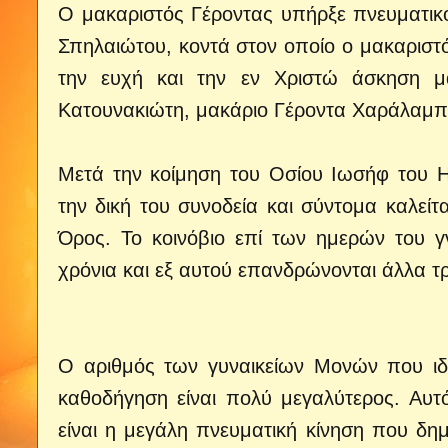
Ο μακαριστός Γέροντας υπήρξε πνευματικ
Σπηλαιώτου, κοντά στον οποίο ο μακαριστ
την ευχή και την εν Χριστώ άσκηση μ
Κατουνακιώτη, μακάριο Γέροντα Χαράλαμπο
Μετά την κοίμηση του Οσίου Ιωσήφ του Η
την δική του συνοδεία και σύντομα καλείτ
Όρος. Το κοινόβιο επί των ημερών του γ
χρόνια και εξ αυτού επανδρώνονται άλλα τρί
Ο αριθμός των γυναικείων Μονών που ιδ
καθοδήγηση είναι πολύ μεγαλύτερος. Αυ
είναι η μεγάλη πνευματική κίνηση που δη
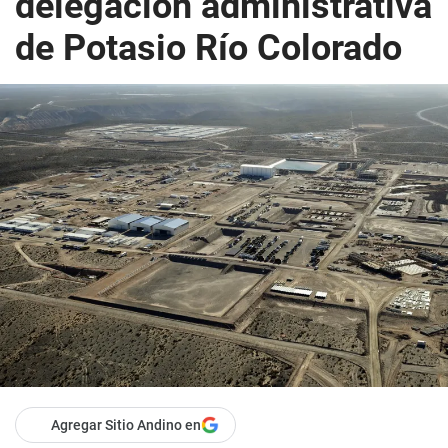
delegación administrativa
de Potasio Río Colorado
Agregar Sitio Andino en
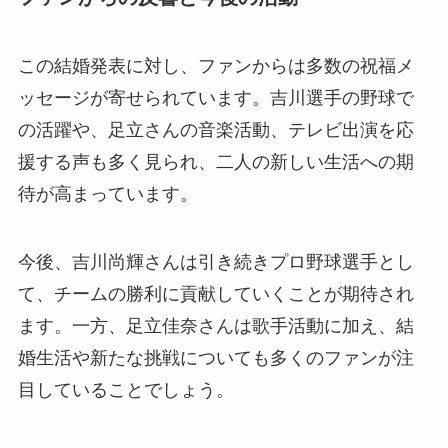
この結婚発表に対し、ファンからは多数の祝福メ
ッセージが寄せられています。吉川選手の野球で
の活躍や、足立さんの音楽活動、テレビ出演を応
援する声も多く見られ、二人の新しい生活への期
待が高まっています。
今後、吉川尚輝さんは引き続きプロ野球選手とし
て、チームの勝利に貢献していくことが期待され
ます。一方、足立佳奈さんは歌手活動に加え、結
婚生活や新たな挑戦についても多くのファンが注
目していることでしょう。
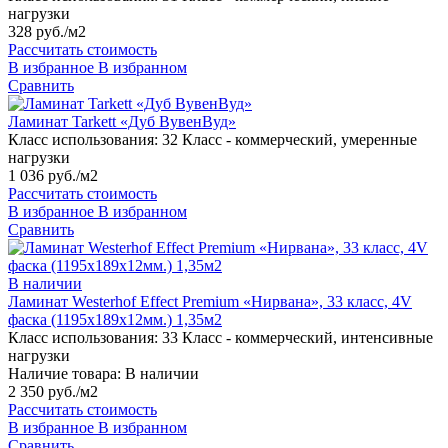
нагрузки
328 руб./м2
Рассчитать стоимость
В избранное
В избранном
Сравнить
Ламинат Tarkett «Дуб ВувенВуд»
Класс использования:
32 Класс - коммерческий, умеренные
нагрузки
1 036 руб./м2
Рассчитать стоимость
В избранное
В избранном
Сравнить
В наличии
Ламинат Westerhof Effect Premium «Нирвана», 33 класс, 4V
фаска (1195х189х12мм.) 1,35м2
Класс использования:
33 Класс - коммерческий, интенсивные
нагрузки
Наличие товара:
В наличии
2 350 руб./м2
Рассчитать стоимость
В избранное
В избранном
Сравнить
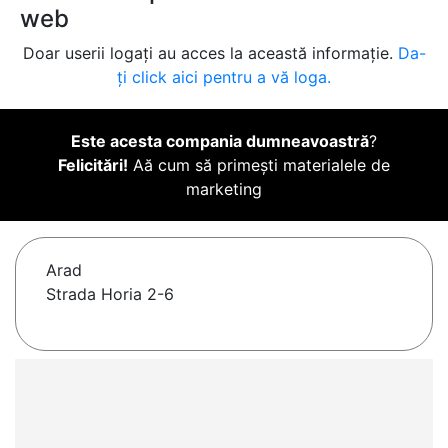
web
Doar userii logați au acces la această informație.
Da-
ți click aici pentru a vă loga.
Este acesta compania dumneavoastră
?
Felicitări!
Aă cum să primești materialele de
marketing
Arad
Strada Horia 2-6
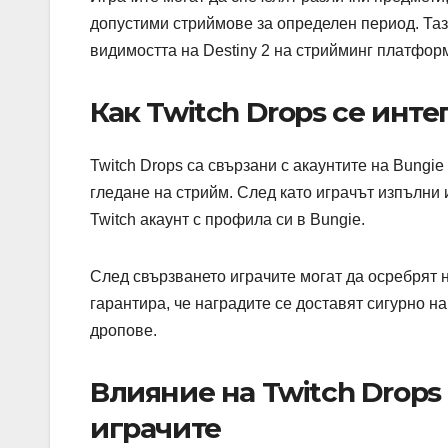
допустими стриймове за определен период. Таз
видимостта на Destiny 2 на стрийминг платфор
Как Twitch Drops се инте
Twitch Drops са свързани с акаунтите на Bungie
гледане на стрийм. След като играчът изпълни 
Twitch акаунт с профила си в Bungie.
След свързването играчите могат да осребрят н
гарантира, че наградите се доставят сигурно н
дропове.
Влияние на Twitch Drops
играчите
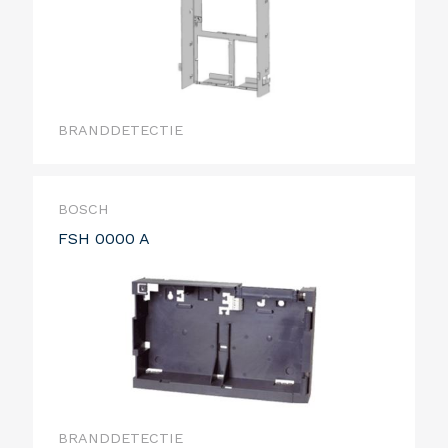
BRANDDETECTIE
BOSCH
FSH 0000 A
BRANDDETECTIE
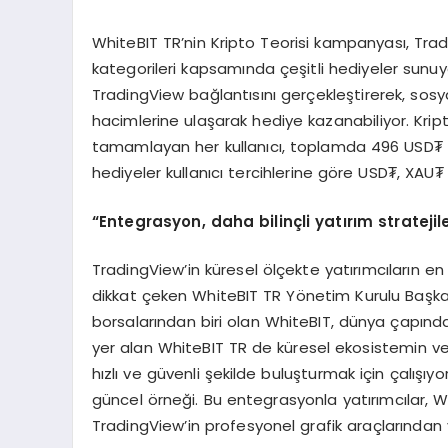
WhiteBIT TR’nin Kripto Teorisi kampanyası, Tra
kategorileri kapsamında çeşitli hediyeler sunu
TradingView bağlantısını gerçekleştirerek, sosya
hacimlerine ulaşarak hediye kazanabiliyor. Krip
tamamlayan her kullanıcı, toplamda 496 USD₮ e
hediyeler kullanıcı tercihlerine göre USD₮, XAU
“Entegrasyon, daha bilinçli yatırım strateji
TradingView’in küresel ölçekte yatırımcıların en
dikkat çeken WhiteBIT TR Yönetim Kurulu Başka
borsalarından biri olan WhiteBIT, dünya çapında 
yer alan WhiteBIT TR de küresel ekosistemin ve li
hızlı ve güvenli şekilde buluşturmak için çalış
güncel örneği. Bu entegrasyonla yatırımcılar, W
TradingView’in profesyonel grafik araçlarından 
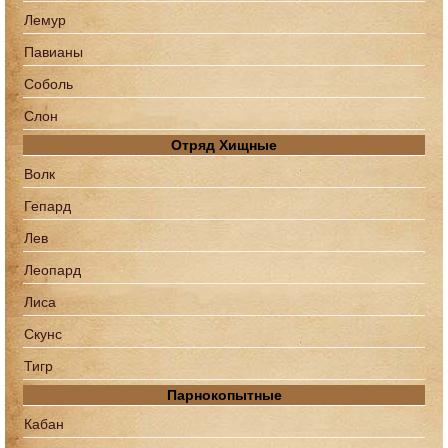
Лемур
Павианы
Соболь
Слон
Отряд Хищные
Волк
Гепард
Лев
Леопард
Лиса
Скунс
Тигр
Парнокопытные
Кабан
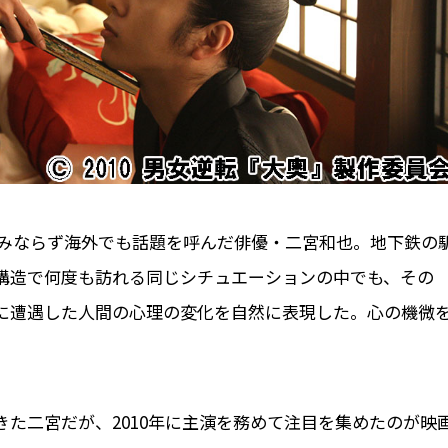
のみならず海外でも話題を呼んだ俳優・二宮和也。地下鉄の
プ構造で何度も訪れる同じシチュエーションの中でも、その
に遭遇した人間の心理の変化を自然に表現した。心の機微
た二宮だが、2010年に主演を務めて注目を集めたのが映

• Work to be completed
Reproduce the text read from each of the records above line for line, leaving out the pictures.

• Answer to this task
Ο μακαριστός Γέροντας υπήρξε πνευματικ
Σπηλαιώτου, κοντά στον οποίο ο μακαριστ
την ευχή και την εν Χριστώ άσκηση μ
Κατουνακιώτη, μακάριο Γέροντα Χαράλαμπο
Μετά την κοίμηση του Οσίου Ιωσήφ του Η
την δική του συνοδεία και σύντομα καλείτ
Όρος. Το κοινόβιο επί των ημερών του γ
χρόνια και εξ αυτού επανδρώνονται άλλα τρί
Ο αριθμός των γυναικείων Μονών που ιδ
καθοδήγηση είναι πολύ μεγαλύτερος. Αυ
είναι η μεγάλη πνευματική κίνηση που δη
delegación administrativa
de Potasio Río Colorado
Agregar Sitio Andino en
この結婚発表に対し、ファンからは多数の祝福メ
ッセージが寄せられています。吉川選手の野球で
の活躍や、足立さんの音楽活動、テレビ出演を応
援する声も多く見られ、二人の新しい生活への期
待が高まっています。
今後、吉川尚輝さんは引き続きプロ野球選手とし
て、チームの勝利に貢献していくことが期待され
ます。一方、足立佳奈さんは歌手活動に加え、結
婚生活や新たな挑戦についても多くのファンが注
目していることでしょう。
нагрузки
328 руб./м2
Рассчитать стоимость
В избранное
В избранном
Сравнить
Ламинат Tarkett «Дуб ВувенВуд»
Класс использования:
32 Класс - коммерческий, умеренные
нагрузки
1 036 руб./м2
Рассчитать стоимость
В избранное
В избранном
Сравнить
В наличии
Ламинат Westerhof Effect Premium «Нирвана», 33 класс, 4V
фаска (1195х189х12мм.) 1,35м2
Класс использования:
33 Класс - коммерческий, интенсивные
нагрузки
Наличие товара:
В наличии
2 350 руб./м2
Рассчитать стоимость
В избранное
В избранном
Сравнить
web
Doar userii logați au acces la această informație.
Da-
ți click aici pentru a vă loga.
Este acesta compania dumneavoastră
?
Felicitări!
Aă cum să primești materialele de
marketing
Arad
Strada Horia 2-6
допустими стриймове за определен период. Таз
видимостта на Destiny 2 на стрийминг платфор
Как Twitch Drops се инте
Twitch Drops са свързани с акаунтите на Bungie
гледане на стрийм. След като играчът изпълни 
Twitch акаунт с профила си в Bungie.
След свързването играчите могат да осребрят н
гарантира, че наградите се доставят сигурно н
дропове.
Влияние на Twitch Drops
играчите
BRANDDETECTIE
BOSCH
FSH 0000 A
BRANDDETECTIE
WhiteBIT TR’nin Kripto Teorisi kampanyası, Tra
kategorileri kapsamında çeşitli hediyeler sunu
TradingView bağlantısını gerçekleştirerek, sosya
hacimlerine ulaşarak hediye kazanabiliyor. Krip
tamamlayan her kullanıcı, toplamda 496 USD₮ e
hediyeler kullanıcı tercihlerine göre USD₮, XAU
“Entegrasyon, daha bilinçli yatırım strateji
TradingView’in küresel ölçekte yatırımcıların en
dikkat çeken WhiteBIT TR Yönetim Kurulu Başka
borsalarından biri olan WhiteBIT, dünya çapında 
yer alan WhiteBIT TR de küresel ekosistemin ve li
hızlı ve güvenli şekilde buluşturmak için çalış
güncel örneği. Bu entegrasyonla yatırımcılar, W
TradingView’in profesyonel grafik araçlarından 
Лемур
Павианы
Соболь
Слон
Отряд Хищные
Волк
Гепард
Лев
Леопард
Лиса
Скунс
Тигр
Парнокопытные
Кабан
のみならず海外でも話題を呼んだ俳優・二宮和也。地下鉄の
プ構造で何度も訪れる同じシチュエーションの中でも、その
に遭遇した人間の心理の変化を自然に表現した。心の機微
た二宮だが、2010年に主演を務めて注目を集めたのが映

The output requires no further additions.